7 comments for “Floating Through a Billion Years of Mormon History

  1. Mormons and the Grand Canyon? Add the legendary Seth Tanner, or “Hastiin Shush,” to the list. His name is connected to a variety of landforms in the area, and you can still see his copper mines in the canyon.

  2. I have been through the canyon 4 times, three of those as a swamper for my brother (an experienced boatman with 200+ trips) and loved every minute of every trip. There is nothing like descending through the different layers of rock to really make one’s time on earth feel insignificant!

    Apart from the ferry (which was a vital part of the Honeymoon Trail) most of the Mormon attention in the area was focused on the Kaibab and the Arizona Strip. Back in the day the climate was much wetter than at present and the Church and others ran big cattle and sheep operations all over the area. Overgrazing and a climate shift drove the big operations out by 1930 or so.

    By the way, did your trip end at the Bar 10 ranch in Whitmore Canyon? If so, you may have met some of my mother’s family.

  3. What level of difficulty is this river? Have not been down the grand canyon (just seen it from the top on the north side). Have been down the Zambizi which is a level 5, with the geological history but not the mormon bit.

  4. John, yes we coptered out at Whitmore Wash to the airstrip at Bar 10, then flew back to the put-in point at Marble Canyon. That’s where our car was parked. Those who flew in rather than driving in went to Las Vegas or St. George. The ranch is quite an operation.

    Geoff, the Grand Canyon has its own rating scale for rapids, but I am told the big ones are as big as anything in North America. Our rafts were pretty big, which makes big rapids more doable. In a small raft it is a wilder ride with a greater chance of flipping so they follow easier lines.

  5. As far as difficulty goes (which is different than the size of waves, although wave size is a factor) this website classifies it as a IV or V (out of VI). http://www.westernriver.com/riverscale/

    That doesn’t mean it has bigger rapids than, say, the popular Snake River rapids (Lunch Counter, etc., which is rated III). It just means it’s more difficult to run (and therefore more dangerous). Of course, the time of year you run it is going to make a big difference on the difficulty and size of waves. For most rivers out west, spring and early summer are when you’ll see more water running through, and often bigger waves. Late summer and the waves (typically) aren’t nearly as big. And yes, raft size also makes a huge impact on how exciting it is.

  6. Never realized there were significant Mormon connections to the Grand Canyon. This is great stuff.

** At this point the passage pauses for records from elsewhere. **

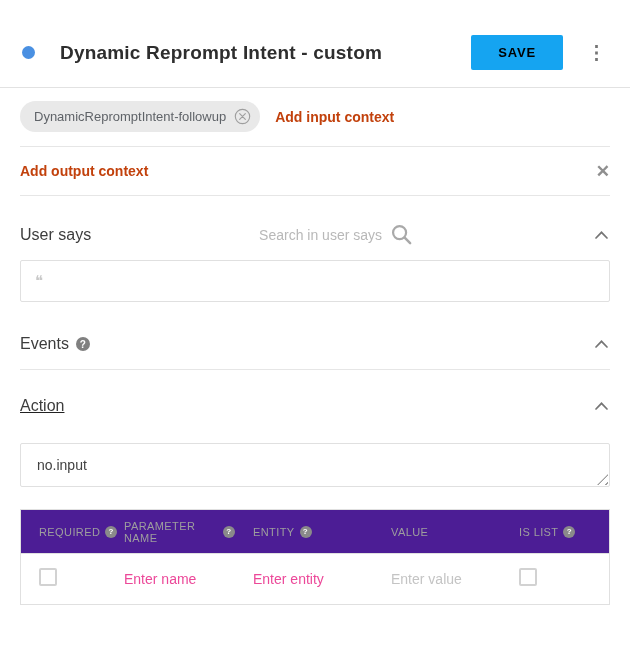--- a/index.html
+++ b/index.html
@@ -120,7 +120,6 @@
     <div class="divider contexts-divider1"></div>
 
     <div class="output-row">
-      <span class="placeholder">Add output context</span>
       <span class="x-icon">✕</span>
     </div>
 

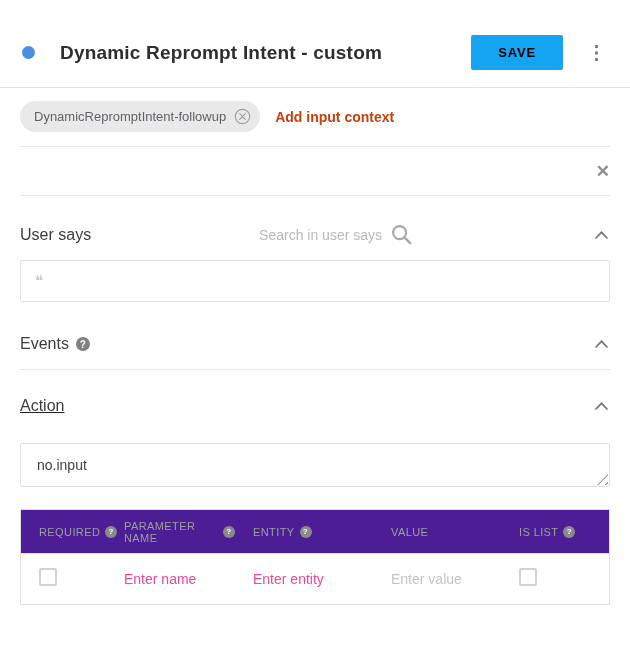--- a/index.html
+++ b/index.html
@@ -125,23 +125,6 @@
 
     <div class="divider"></div>
 
-    <div class="section-title-row user-says-title-row">
-      <div class="section-title">User says</div>
-      <div class="search-box">
-        <span class="search-text">Search in user says</span>
-        <span style="display:flex;">
-          <svg width="23" height="23" viewBox="0 0 24 24">
-              <circle cx="10" cy="10" r="6.8" stroke="#a9a9a9" stroke-width="2.3" fill="none"></circle>
-              <path d="M15.3 15.3 L21 21" stroke="#a9a9a9" stroke-width="2.6" stroke-linecap="round"></path>
-            </svg>
-        </span>
-      </div>
-      <div class="chevron">
-        <svg width="13" height="8" viewBox="0 0 13 8">
-            <path d="M1 7 L6.5 1.3 L12 7" stroke="#757575" stroke-width="1.7" fill="none" stroke-linecap="round"></path>
-          </svg>
-      </div>
-    </div>
 
     <div class="input-box">
       <span class="quote-icon">❝</span>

  7. A good book for youth on Powell in the canyon, including the Mormon connections mentioned above, is The Wild Colorado: The True Adventures of Fred Dellenbaugh, Age 17, on the Second Powell Expedition into the Grand Canyon. My son at 11 got a lot out of it, and my description of the book can be found here. Not much geology, but there are sketches and photos from the expedition. One sentence from it that I loved: “The least seaworthy of the boats, the Nellie Powell, would be left behind at Lonely Dell for Lee to use as a ferry.”